====== Data shown ======

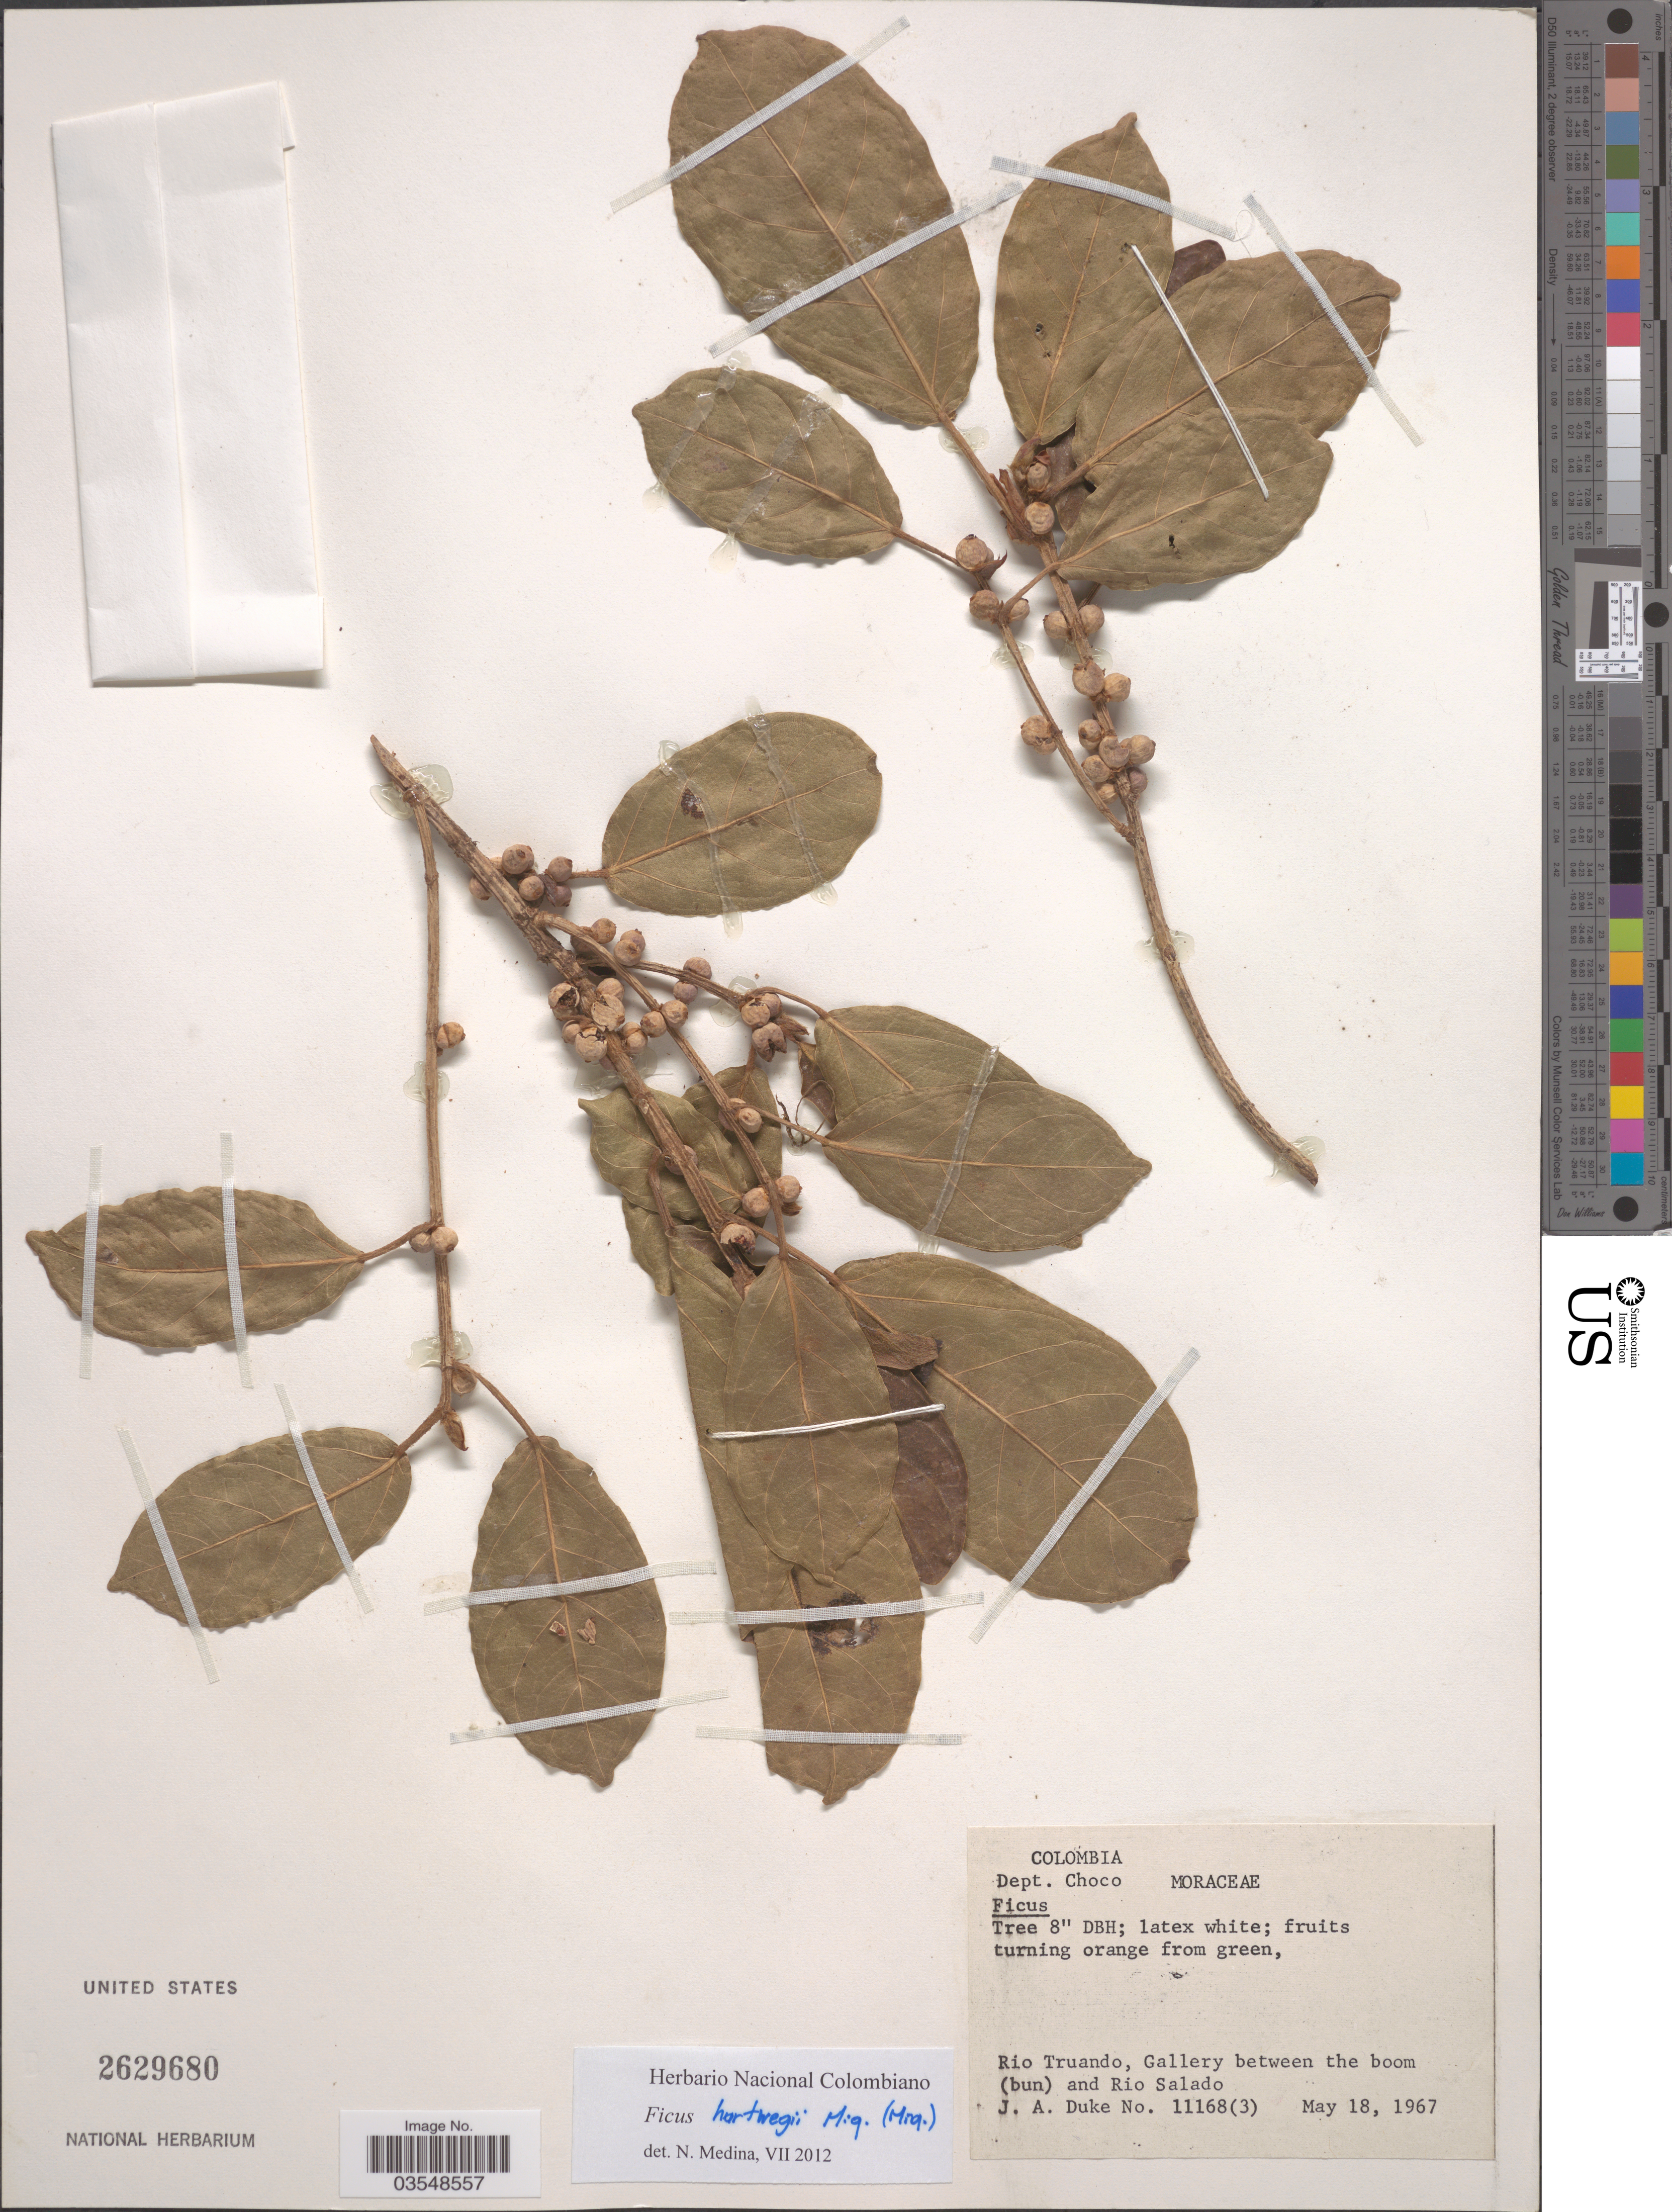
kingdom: Plantae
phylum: Tracheophyta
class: Magnoliopsida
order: Rosales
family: Moraceae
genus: Ficus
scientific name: Ficus hartwegii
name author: (Miq.) Miq.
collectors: J. A. Duke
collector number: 1168(3)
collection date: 1967-05-18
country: Colombia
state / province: Chocó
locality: Dept. Choco. Río Truando, Gallery between the boom (bun) and Rio Salado.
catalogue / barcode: US 2629680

======

- What the exercise asks -
Turn the part of the rows that opens with the line containing "collection date: 1967-05-18" and closes with the last row into a numbered list, omitting any blank lines.

- Response below -
1. collection date: 1967-05-18
2. country: Colombia
3. state / province: Chocó
4. locality: Dept. Choco. Río Truando, Gallery between the boom (bun) and Rio Salado.
5. catalogue / barcode: US 2629680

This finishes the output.